Scripts in the curation/
folder are used to gather data and apply some basic
preprocessing so that it launch-ready for downstream feature engineering and
encoding steps. The walk-through here builds a dataset from two separate
sources: NVD records, which constitute the features,
and Exploit DB exploits, which constitute
positive labels.
All steps assume that jq is installed, and that the repo is cloned locally and is the working directory for all shell commands.
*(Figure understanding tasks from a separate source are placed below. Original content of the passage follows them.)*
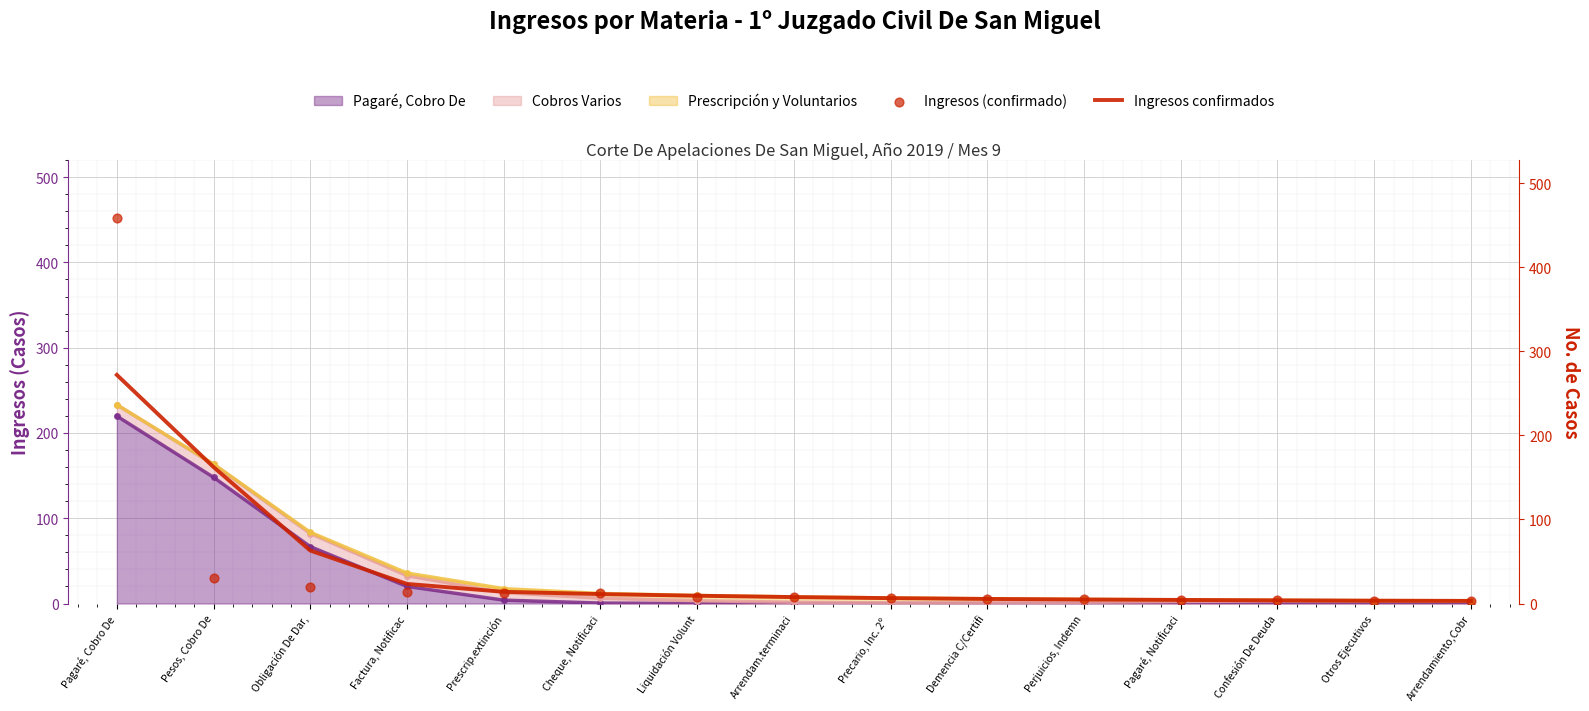

Which series contains the lowest Y value?

Ingresos (confirmado)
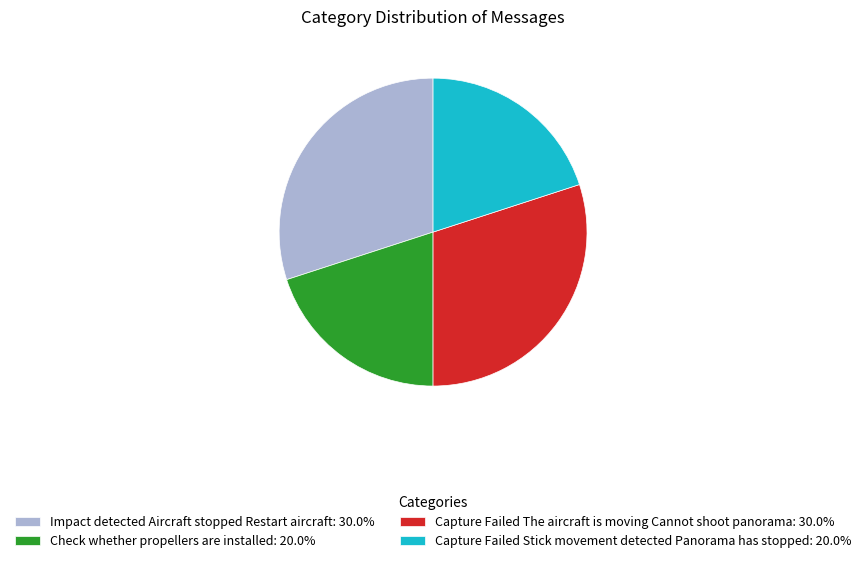

Between Capture Failed Stick movement detected Panorama has stopped and Impact detected Aircraft stopped Restart aircraft, which is larger?

Impact detected Aircraft stopped Restart aircraft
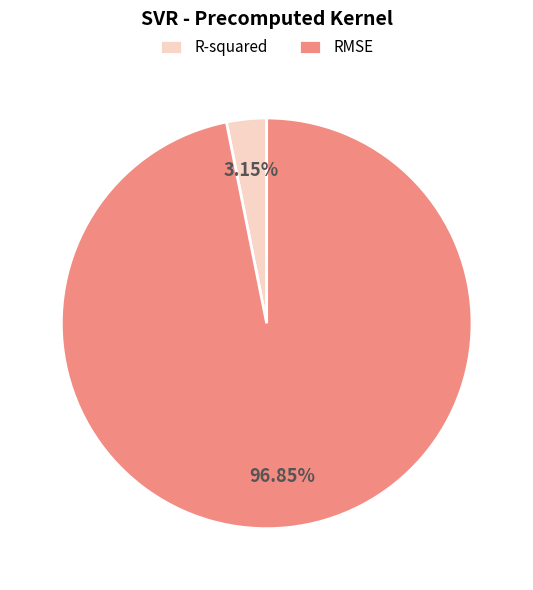

Is the sum of R-squared and RMSE greater than half?

Yes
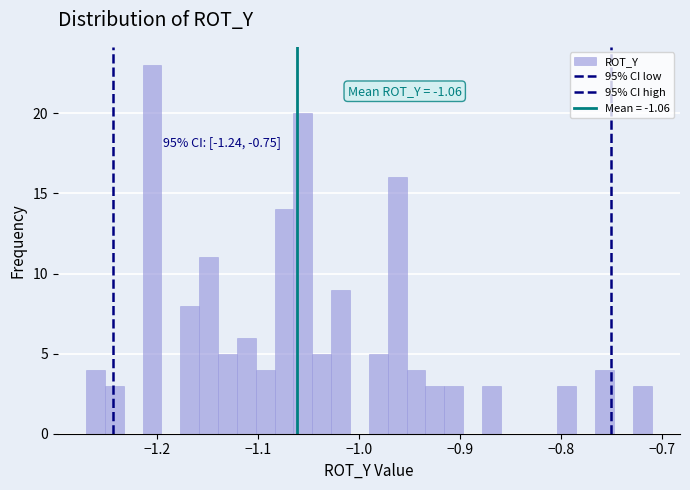

Read against the x-axis, roughly where is the centre of the tallest bar?

-1.20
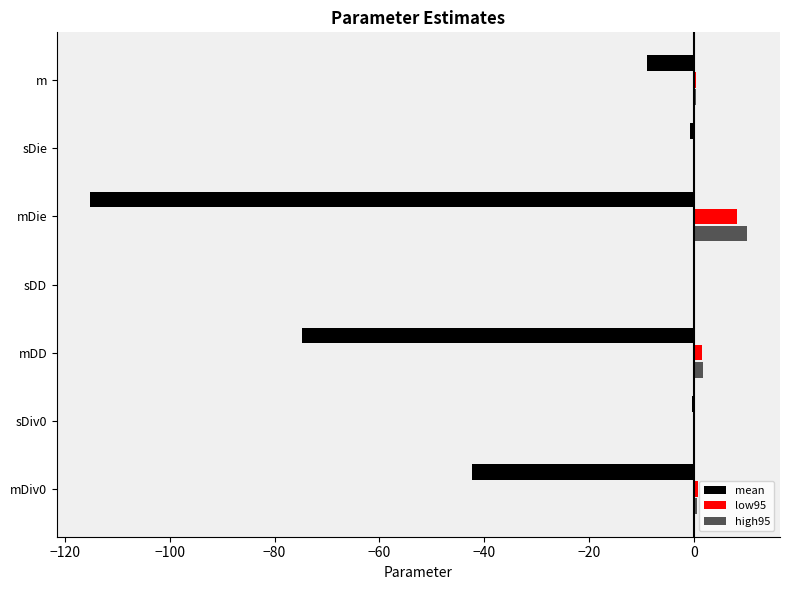

Is the value of high95 at mDie greater than the value of low95 at mDiv0?

Yes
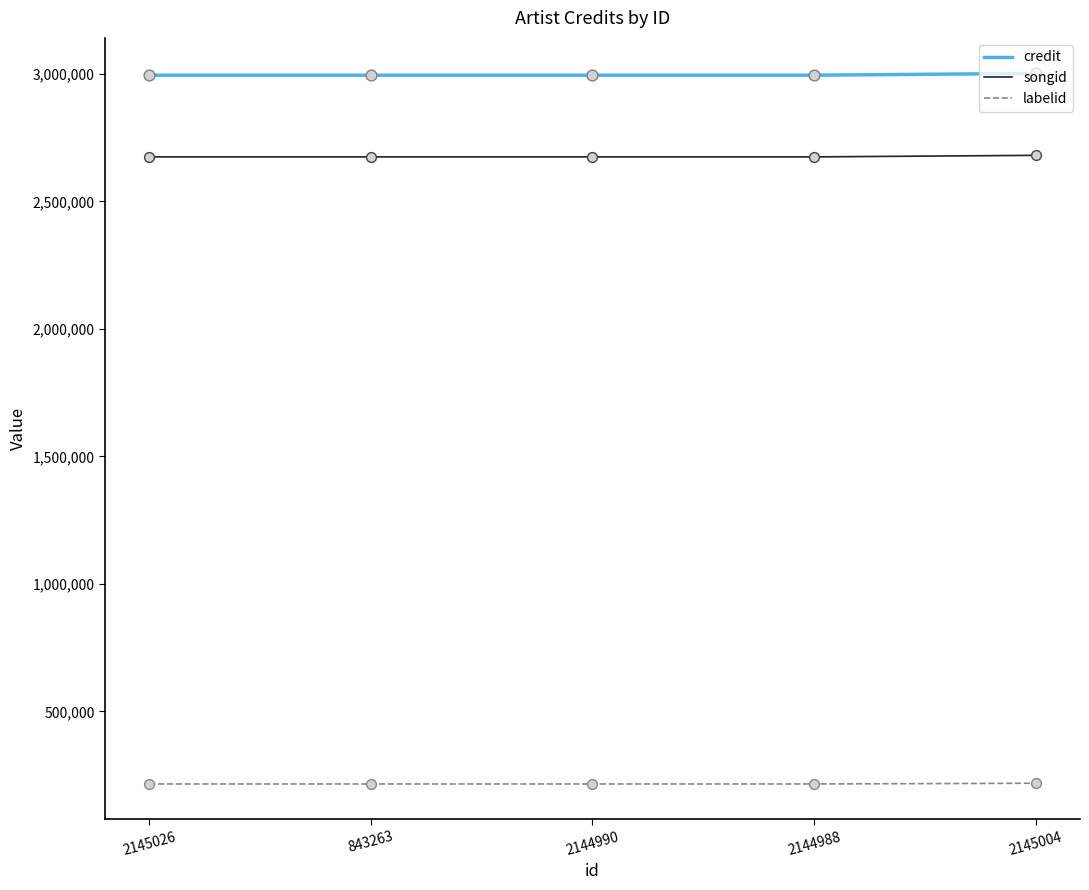

Is the value of credit at 2144990 greater than the value of songid at 2145004?

Yes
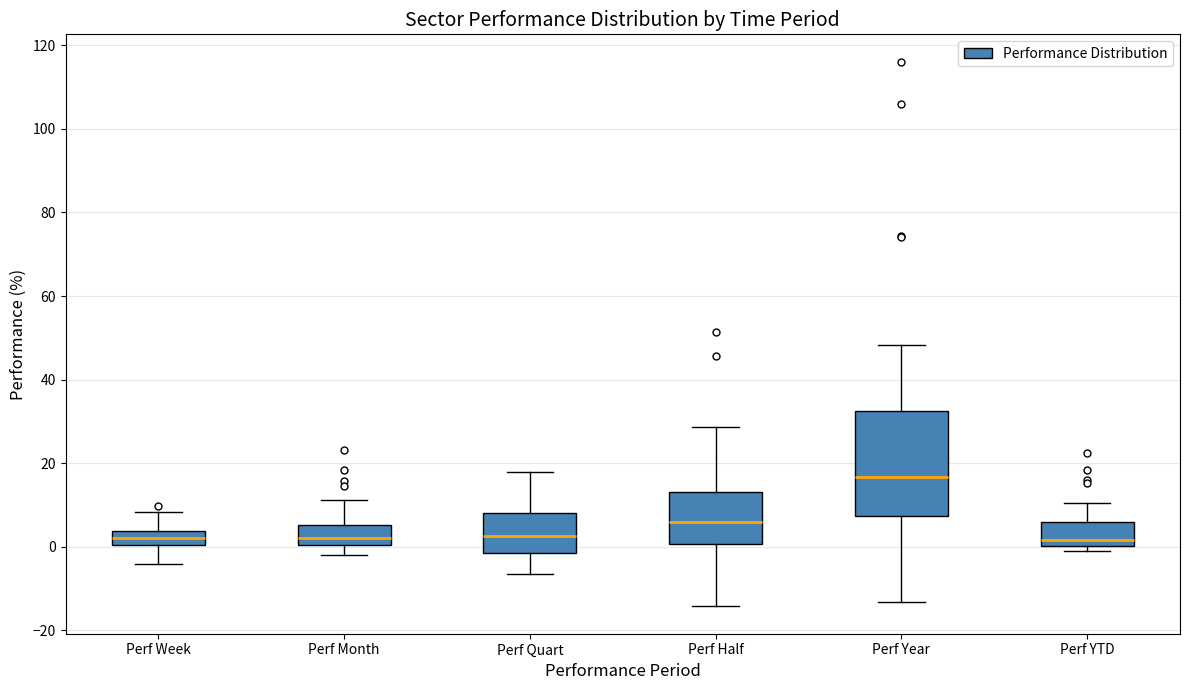

Reading left to right, read every box against the y-axis: the position of its median line, the range the box covers, and the ends of its whiskers. The values are not printed on the chart, so give them approximately, as read against the axis.

Perf Week: median 2, box 0 to 4, whiskers -4 to 8
Perf Month: median 2, box 0 to 6, whiskers -2 to 12
Perf Quart: median 2, box -2 to 8, whiskers -6 to 18
Perf Half: median 6, box 0 to 14, whiskers -14 to 28
Perf Year: median 16, box 8 to 32, whiskers -14 to 48
Perf YTD: median 2, box 0 to 6, whiskers -2 to 10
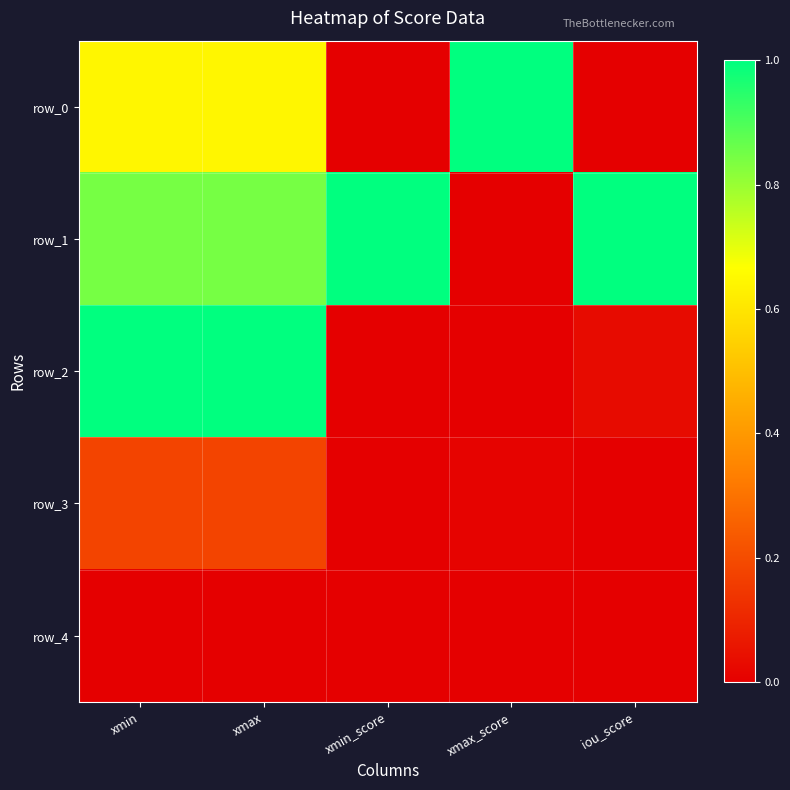

At which label does row_3 reach its peak?

xmin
The script curation/fetch-nvd.sh
pulls compressed JSON files from the NVD repository and unpacks these as a single file of JSON records. It takes a destination path prefix as an optional argument.
$ mkdir ~/cve-data
$ ./curation/fetch-nvd.sh ~/cve-data
$ wc -l ~/cve-data/nvd-records.jsonl
112294 /Users/.../nvd-records.jsonl
Inspecting the first few records of the file reveals how deeply nested the JSON schema is:
$ head ~/cve-data/nvd-records.jsonl | jq
The first transform we apply selects attributes of interest and makes them
top level keys. It relies on a predefined JQ script in the config/baseline/
folder:
$ cat ~/cve-data/nvd-records.jsonl \
| jq -c -f config/baseline/prune-nvd.js \
> ~/cve-data/nvd-pruned.jsonl
$ head ~/cve-data/nvd-pruned.jsonl | jq
Exploit DB maintains a version of its database as a simple file tree that is synced as a GitHub repository. To extract labels from entries, a script is provided that (naively) associates exploits to CVEs by string matching on the data:
$ git clone https://github.com/offensive-security/exploit-database.git ~/cve-data/exploit-db
$ ./curation/parse-cve.py ~/cve-data/exploit-db.jsonl --exploit-db ~/cve-data/exploit-db
The --exploit-db
argument should point to the local path prefix of the
Exploit DB repository. The positional argument is target file. Each line is
a JSON object that represents a one-to-many relationship between a single
CVE ID and associated exploits.
$ head ~/cve-data/exploit-db.jsonl |jq
The curation/merge.py
script is similar to the Linux join utility, except that it operates on JSON record and joins on a key name instead of a fixed
column:
$ ./curation/merge-json.py \
~/cve-data/nvd-pruned.jsonl \
~/cve-data/exploit-db.jsonl \
~/cve-data/nvd-edb-merged.jsonl --keyname cveid
The first and second arguments are files where all records are expected to
share a common key specified by the --keyname
argument. The third argument
is the output, effectively a "left outer join," where each record from the
second file is merged into the corresponding record from the first where
their specified keys coincide.
The --keyname
field must serve as a primary key across both input files.
If the same value is repeated across multiple records, later records in the
file will overwrite the earlier ones.